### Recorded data
- - - -

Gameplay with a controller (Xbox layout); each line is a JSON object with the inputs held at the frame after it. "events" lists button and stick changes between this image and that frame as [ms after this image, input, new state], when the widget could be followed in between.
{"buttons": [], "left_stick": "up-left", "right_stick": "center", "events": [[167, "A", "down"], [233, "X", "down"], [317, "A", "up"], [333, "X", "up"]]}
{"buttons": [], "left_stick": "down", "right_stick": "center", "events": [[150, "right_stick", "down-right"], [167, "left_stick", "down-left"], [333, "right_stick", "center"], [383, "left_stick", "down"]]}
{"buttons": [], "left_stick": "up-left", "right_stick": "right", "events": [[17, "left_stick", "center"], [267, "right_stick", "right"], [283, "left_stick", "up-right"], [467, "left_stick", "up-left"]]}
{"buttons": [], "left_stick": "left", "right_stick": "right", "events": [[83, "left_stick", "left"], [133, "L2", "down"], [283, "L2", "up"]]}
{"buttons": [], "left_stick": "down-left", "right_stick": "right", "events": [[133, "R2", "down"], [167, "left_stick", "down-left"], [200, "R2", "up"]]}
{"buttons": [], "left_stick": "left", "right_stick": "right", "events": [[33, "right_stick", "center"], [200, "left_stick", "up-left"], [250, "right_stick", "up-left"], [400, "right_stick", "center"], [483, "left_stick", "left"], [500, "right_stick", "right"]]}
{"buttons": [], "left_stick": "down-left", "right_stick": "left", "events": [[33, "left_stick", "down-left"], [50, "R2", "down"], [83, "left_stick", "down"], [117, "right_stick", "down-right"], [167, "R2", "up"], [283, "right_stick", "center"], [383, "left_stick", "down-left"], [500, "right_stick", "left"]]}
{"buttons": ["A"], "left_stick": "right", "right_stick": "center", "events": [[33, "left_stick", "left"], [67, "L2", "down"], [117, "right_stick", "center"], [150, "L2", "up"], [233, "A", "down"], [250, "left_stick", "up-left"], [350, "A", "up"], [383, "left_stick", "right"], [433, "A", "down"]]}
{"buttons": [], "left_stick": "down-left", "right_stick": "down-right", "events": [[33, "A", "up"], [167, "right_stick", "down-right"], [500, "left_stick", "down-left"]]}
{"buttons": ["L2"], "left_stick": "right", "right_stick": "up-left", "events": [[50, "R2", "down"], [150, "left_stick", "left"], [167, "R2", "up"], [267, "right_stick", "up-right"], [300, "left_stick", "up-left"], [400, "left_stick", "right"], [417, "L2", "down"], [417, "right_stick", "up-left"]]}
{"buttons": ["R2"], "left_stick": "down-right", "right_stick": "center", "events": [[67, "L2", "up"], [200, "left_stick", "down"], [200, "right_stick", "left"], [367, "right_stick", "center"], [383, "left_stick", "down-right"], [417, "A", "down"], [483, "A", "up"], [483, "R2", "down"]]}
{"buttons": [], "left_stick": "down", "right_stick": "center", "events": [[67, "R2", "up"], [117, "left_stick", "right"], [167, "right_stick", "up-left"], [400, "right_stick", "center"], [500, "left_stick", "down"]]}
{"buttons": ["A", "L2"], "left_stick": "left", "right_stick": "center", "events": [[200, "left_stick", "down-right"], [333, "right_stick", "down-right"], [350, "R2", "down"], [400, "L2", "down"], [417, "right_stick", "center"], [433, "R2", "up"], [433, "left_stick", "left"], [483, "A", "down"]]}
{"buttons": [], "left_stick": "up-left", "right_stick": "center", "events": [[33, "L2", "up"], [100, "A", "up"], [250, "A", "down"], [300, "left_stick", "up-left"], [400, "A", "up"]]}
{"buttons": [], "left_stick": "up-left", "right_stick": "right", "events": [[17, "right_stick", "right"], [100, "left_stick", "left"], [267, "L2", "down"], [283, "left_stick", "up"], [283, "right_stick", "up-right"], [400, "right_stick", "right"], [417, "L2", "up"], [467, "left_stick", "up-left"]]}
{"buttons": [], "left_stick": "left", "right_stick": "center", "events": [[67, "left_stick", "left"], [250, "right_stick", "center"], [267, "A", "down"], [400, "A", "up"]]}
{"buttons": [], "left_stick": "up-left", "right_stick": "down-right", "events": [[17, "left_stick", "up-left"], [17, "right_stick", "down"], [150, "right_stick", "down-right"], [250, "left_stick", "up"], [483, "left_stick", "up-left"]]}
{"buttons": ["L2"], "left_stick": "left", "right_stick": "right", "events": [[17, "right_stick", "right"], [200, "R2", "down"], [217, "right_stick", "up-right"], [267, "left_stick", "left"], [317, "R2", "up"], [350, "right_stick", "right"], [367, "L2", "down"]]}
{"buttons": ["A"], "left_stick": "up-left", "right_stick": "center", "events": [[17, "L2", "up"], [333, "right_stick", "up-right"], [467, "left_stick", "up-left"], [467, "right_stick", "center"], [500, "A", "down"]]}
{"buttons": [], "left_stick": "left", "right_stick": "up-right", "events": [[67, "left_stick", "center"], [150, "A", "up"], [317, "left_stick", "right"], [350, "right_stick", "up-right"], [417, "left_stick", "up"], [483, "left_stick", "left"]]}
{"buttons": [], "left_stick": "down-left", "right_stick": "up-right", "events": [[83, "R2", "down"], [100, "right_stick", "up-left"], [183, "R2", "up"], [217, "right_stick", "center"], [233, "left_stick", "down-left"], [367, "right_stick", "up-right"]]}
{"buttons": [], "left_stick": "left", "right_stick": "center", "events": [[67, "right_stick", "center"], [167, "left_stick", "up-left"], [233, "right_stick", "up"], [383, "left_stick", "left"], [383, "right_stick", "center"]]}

- - - -

### About this task
Until the last line is reached, keep transcribing the data exactly.

### Exercise result
Gameplay with a controller (Xbox layout); each line is a JSON object with the inputs held at the frame after it. "events" lists button and stick changes between this image and that frame as [ms after this image, input, new state], when the widget could be followed in between.
{"buttons": [], "left_stick": "up-left", "right_stick": "center", "events": [[167, "A", "down"], [233, "X", "down"], [317, "A", "up"], [333, "X", "up"]]}
{"buttons": [], "left_stick": "down", "right_stick": "center", "events": [[150, "right_stick", "down-right"], [167, "left_stick", "down-left"], [333, "right_stick", "center"], [383, "left_stick", "down"]]}
{"buttons": [], "left_stick": "up-left", "right_stick": "right", "events": [[17, "left_stick", "center"], [267, "right_stick", "right"], [283, "left_stick", "up-right"], [467, "left_stick", "up-left"]]}
{"buttons": [], "left_stick": "left", "right_stick": "right", "events": [[83, "left_stick", "left"], [133, "L2", "down"], [283, "L2", "up"]]}
{"buttons": [], "left_stick": "down-left", "right_stick": "right", "events": [[133, "R2", "down"], [167, "left_stick", "down-left"], [200, "R2", "up"]]}
{"buttons": [], "left_stick": "left", "right_stick": "right", "events": [[33, "right_stick", "center"], [200, "left_stick", "up-left"], [250, "right_stick", "up-left"], [400, "right_stick", "center"], [483, "left_stick", "left"], [500, "right_stick", "right"]]}
{"buttons": [], "left_stick": "down-left", "right_stick": "left", "events": [[33, "left_stick", "down-left"], [50, "R2", "down"], [83, "left_stick", "down"], [117, "right_stick", "down-right"], [167, "R2", "up"], [283, "right_stick", "center"], [383, "left_stick", "down-left"], [500, "right_stick", "left"]]}
{"buttons": ["A"], "left_stick": "right", "right_stick": "center", "events": [[33, "left_stick", "left"], [67, "L2", "down"], [117, "right_stick", "center"], [150, "L2", "up"], [233, "A", "down"], [250, "left_stick", "up-left"], [350, "A", "up"], [383, "left_stick", "right"], [433, "A", "down"]]}
{"buttons": [], "left_stick": "down-left", "right_stick": "down-right", "events": [[33, "A", "up"], [167, "right_stick", "down-right"], [500, "left_stick", "down-left"]]}
{"buttons": ["L2"], "left_stick": "right", "right_stick": "up-left", "events": [[50, "R2", "down"], [150, "left_stick", "left"], [167, "R2", "up"], [267, "right_stick", "up-right"], [300, "left_stick", "up-left"], [400, "left_stick", "right"], [417, "L2", "down"], [417, "right_stick", "up-left"]]}
{"buttons": ["R2"], "left_stick": "down-right", "right_stick": "center", "events": [[67, "L2", "up"], [200, "left_stick", "down"], [200, "right_stick", "left"], [367, "right_stick", "center"], [383, "left_stick", "down-right"], [417, "A", "down"], [483, "A", "up"], [483, "R2", "down"]]}
{"buttons": [], "left_stick": "down", "right_stick": "center", "events": [[67, "R2", "up"], [117, "left_stick", "right"], [167, "right_stick", "up-left"], [400, "right_stick", "center"], [500, "left_stick", "down"]]}
{"buttons": ["A", "L2"], "left_stick": "left", "right_stick": "center", "events": [[200, "left_stick", "down-right"], [333, "right_stick", "down-right"], [350, "R2", "down"], [400, "L2", "down"], [417, "right_stick", "center"], [433, "R2", "up"], [433, "left_stick", "left"], [483, "A", "down"]]}
{"buttons": [], "left_stick": "up-left", "right_stick": "center", "events": [[33, "L2", "up"], [100, "A", "up"], [250, "A", "down"], [300, "left_stick", "up-left"], [400, "A", "up"]]}
{"buttons": [], "left_stick": "up-left", "right_stick": "right", "events": [[17, "right_stick", "right"], [100, "left_stick", "left"], [267, "L2", "down"], [283, "left_stick", "up"], [283, "right_stick", "up-right"], [400, "right_stick", "right"], [417, "L2", "up"], [467, "left_stick", "up-left"]]}
{"buttons": [], "left_stick": "left", "right_stick": "center", "events": [[67, "left_stick", "left"], [250, "right_stick", "center"], [267, "A", "down"], [400, "A", "up"]]}
{"buttons": [], "left_stick": "up-left", "right_stick": "down-right", "events": [[17, "left_stick", "up-left"], [17, "right_stick", "down"], [150, "right_stick", "down-right"], [250, "left_stick", "up"], [483, "left_stick", "up-left"]]}
{"buttons": ["L2"], "left_stick": "left", "right_stick": "right", "events": [[17, "right_stick", "right"], [200, "R2", "down"], [217, "right_stick", "up-right"], [267, "left_stick", "left"], [317, "R2", "up"], [350, "right_stick", "right"], [367, "L2", "down"]]}
{"buttons": ["A"], "left_stick": "up-left", "right_stick": "center", "events": [[17, "L2", "up"], [333, "right_stick", "up-right"], [467, "left_stick", "up-left"], [467, "right_stick", "center"], [500, "A", "down"]]}
{"buttons": [], "left_stick": "left", "right_stick": "up-right", "events": [[67, "left_stick", "center"], [150, "A", "up"], [317, "left_stick", "right"], [350, "right_stick", "up-right"], [417, "left_stick", "up"], [483, "left_stick", "left"]]}
{"buttons": [], "left_stick": "down-left", "right_stick": "up-right", "events": [[83, "R2", "down"], [100, "right_stick", "up-left"], [183, "R2", "up"], [217, "right_stick", "center"], [233, "left_stick", "down-left"], [367, "right_stick", "up-right"]]}
{"buttons": [], "left_stick": "left", "right_stick": "center", "events": [[67, "right_stick", "center"], [167, "left_stick", "up-left"], [233, "right_stick", "up"], [383, "left_stick", "left"], [383, "right_stick", "center"]]}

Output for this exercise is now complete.